Sans voix, sans voie
J'ai la voix rêche, une voix de rocaille, les mots s'étranglent. Heureusement mes doigts restent agiles sur le clavier. En classe, j'écris mes instructions, je les mime, on rit - moi en silence. Mais ce soir je suis moulue.
Bernard allume les feux, je prépare un velouté à l'oignon, j'ai envie de douceur dans la gorge même si les cordes vocales ne sont pas sur le chemin.

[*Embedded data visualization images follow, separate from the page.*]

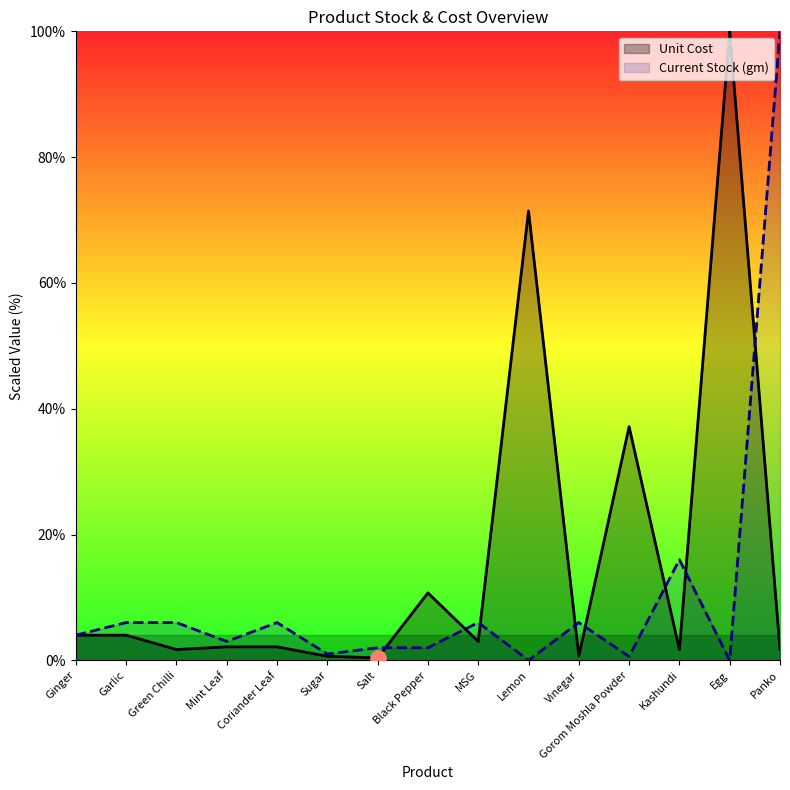

Is the value of Unit Cost at Sugar greater than the value of Current Stock (gm) at Panko?

No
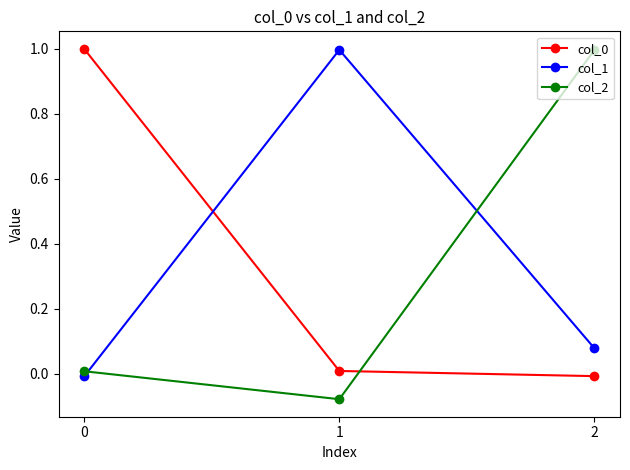

Read the col_0 value at 0.

1.0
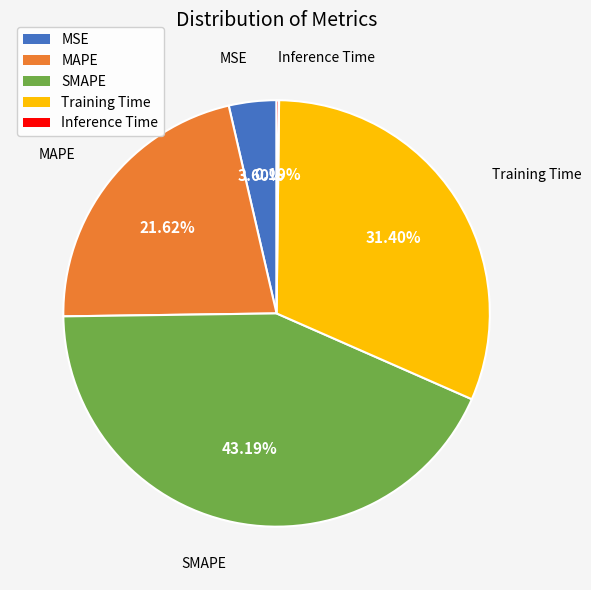

To the nearest percent, what is the average slice percentage?

20%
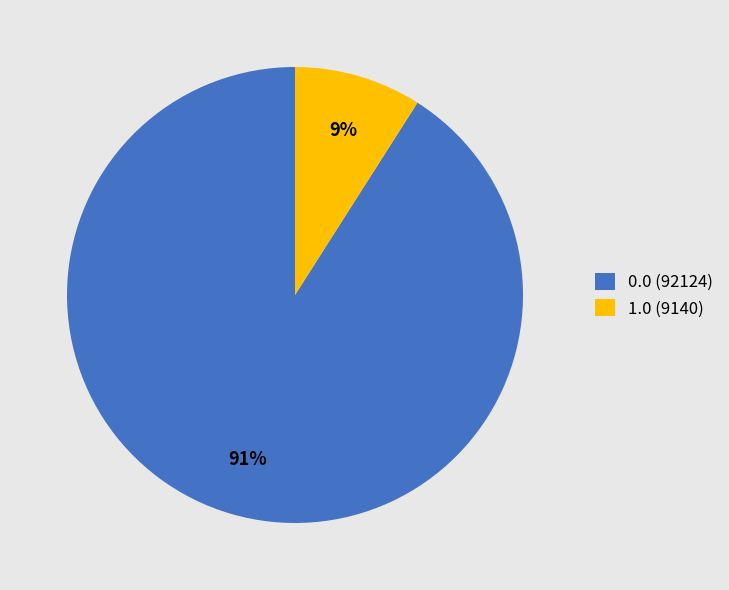

What percentage is the 1.0 (9140) slice, to the nearest percent?

9%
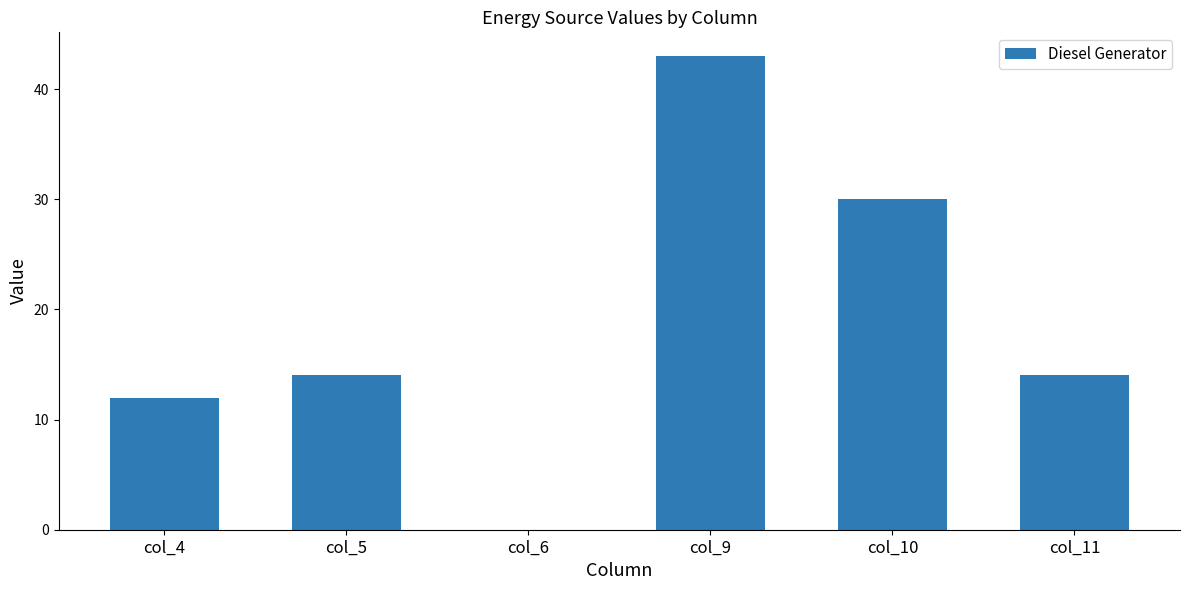

How many positive values are there?

5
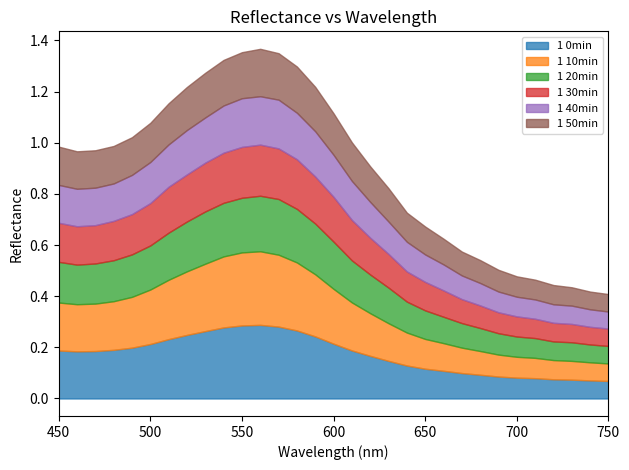

The value of 1 40min at 620 is 0.1. True or false?

True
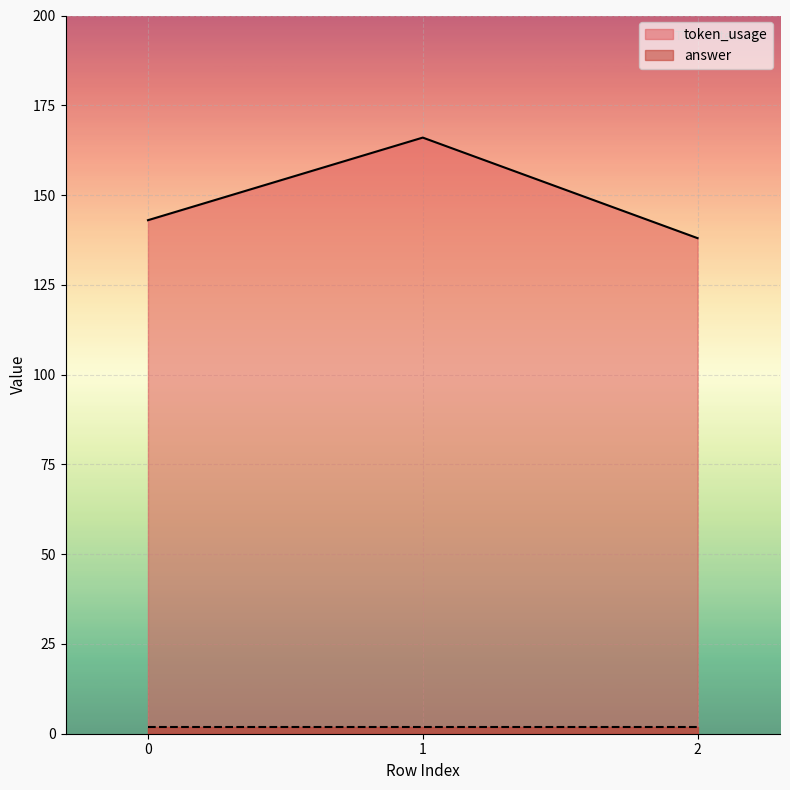

Read the value at 2.

138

Hier j'ai entendu que 1000 femmes par an mouraient sous les coups de leur compagnon, et ce ne sont que les statistiques des plaintes enregistrées, on en parle peu. Je compare ceci aux 500 morts en 30 ans causées par un médicament - à mon avis ça ne vaut pas une demi-ligne dans un canard, pourtant l'affaire cause plus de tintamarre. Être une femme, certains affirment sans rire que c'est être l'avenir de l'homme (personnellement j'en doute) mais c'est aussi ne jamais se sentir totalement tranquille à la nuit tombée dans les rues, les parkings, les couloirs des métros. La ville, il me semble que c'est un lieu pénible pour être seule et femme. Quel effarement d'être une proie possible pour un membre de sa propre espèce, toujours éprouver un doute léger sur les intentions de l'autre. Comme le mâle de la mante religieuse ou de la veuve noire, les pauvres. Où est l'issue ?
Mistral cru, air vif, les chats s'installent en guetteurs derrière les fenêtres au soleil, oreilles pointues.
Cette nuit j'ai rêvé que j'adoptais des renardeaux pas plus grands que des navettes. J'imaginais le chagrin de les perdre mais ne pouvais pas renoncer à les aimer, tant pis.